Elsewhere the Commission does refer to "environmental bottom
lines" as being an important aspect of any planning system, so maybe
Section 6 sits above or under or outside the urban planning realm. But then
maybe not. According to the Commission, heritage protection may be best
achieved by non-regulatory means as it is not really a spill-over; rather it is
a nice to have so we should pay for it rather than regulate for it. Are Outstanding Natural Landscapes a
spill-over matter?
But what about Crime Prevention Through Environmental
Design, to take a different example. This is a government initiative that seeks the
review of developments to improve public and private safety. Is that a
rationale for urban planning? Apparently not as it may lead to too much "spill-over"
behaviour from planners themselves, spilling over into non spill-over matters.

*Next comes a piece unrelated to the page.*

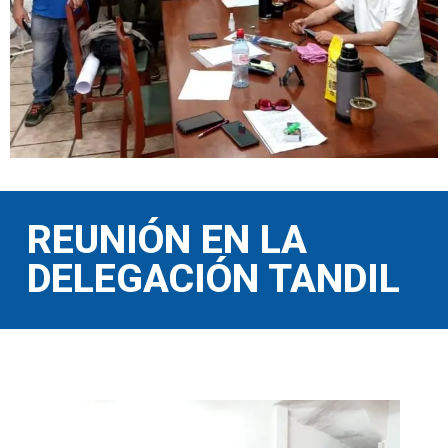
REUNIÓN EN LA
DELEGACIÓN TANDIL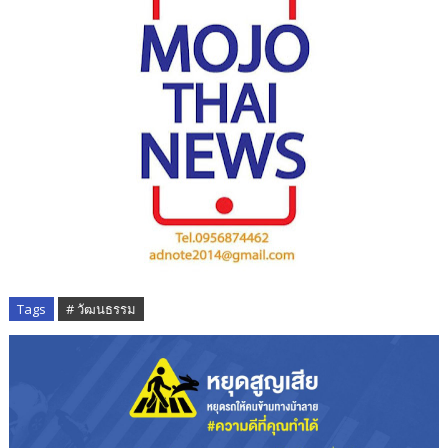
Tags
# วัฒนธรรม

Then there is urban design - remember the Government's response
to the Land for Housing report saying that high quality developments should get
a helping hand -well urban design is not really spillover material either. In
fact it is another "spill-in" type matter as urban designers meddle
in non-spill-over matters The point that
urban design is a means of managing the spillover effects of intensification,
density and mixed uses (all those good things that create positive spillovers)
seems to have got lost.
The second rationale is core local body stuff, although the
report says 'make decisions about' local goods, not provide local goods. Is
there another door opening here in terms of greater 'contracting out' of local public
goods?
The third rationale is perhaps a step forward from a very
narrow interpretation of urban planning ("just stick to the externalities"). At
least it mentions co-ordination of different infrastructure investments with
land development. This implies at least
some role for the staging and sequencing of growth, but that is a tentative
conclusion at best. Again there is a useful list of recommendations relating to
infrastructure funding. But you get the feeling that like the previous reports,
these ideas will not progress very far.
What irks is that the Commission's 'three main and
well-founded rationales for urban planning' are such an impoverished view of
planning. They are the classic neo liberal take on the role of government,
roles which seem increasingly out of date with the challenges faced by 21st
century communities: Think climate change, rising inequality, natural hazards, growing
debt, the financialization of housing, demographic shifts, the impact of information
technology.
The benefits from thinking (and acting) in relation to the longer
term, of looking across social, economic and environmental factors, of having
reference to the distributional aspects of growth and development all get swept
away on the basis of planning being no more than spill-over control.
There seems to be a big irony here. The RMA was often seen
as a tool to keep planning focused on the spill-overs and no more. For 20 years
the arguments have raged that planning hasn't stuck to the house keeping as
intended; that urban planning should work within the neo-liberal paradigm of 'more market, less
government' . Finally a strong push over the last few years on the back of the
housing crises to clarify the purpose of planning to this end. But this push is
just as the world takes another turn and the gloss falls off the neo-liberal
agenda post the global financial crises.
I am not calling for a return to some sort of modernist,
Keynesian, post war approach to town and country planning; of new towns, greenbelts and bulldozing of whole suburbs in the name of regeneration . Urban planning has to find its feet in the new
world, and this includes being much more aware of market processes,
but I do not think the Commission has found that place to stand.
but I do not think the Commission has found that place to stand.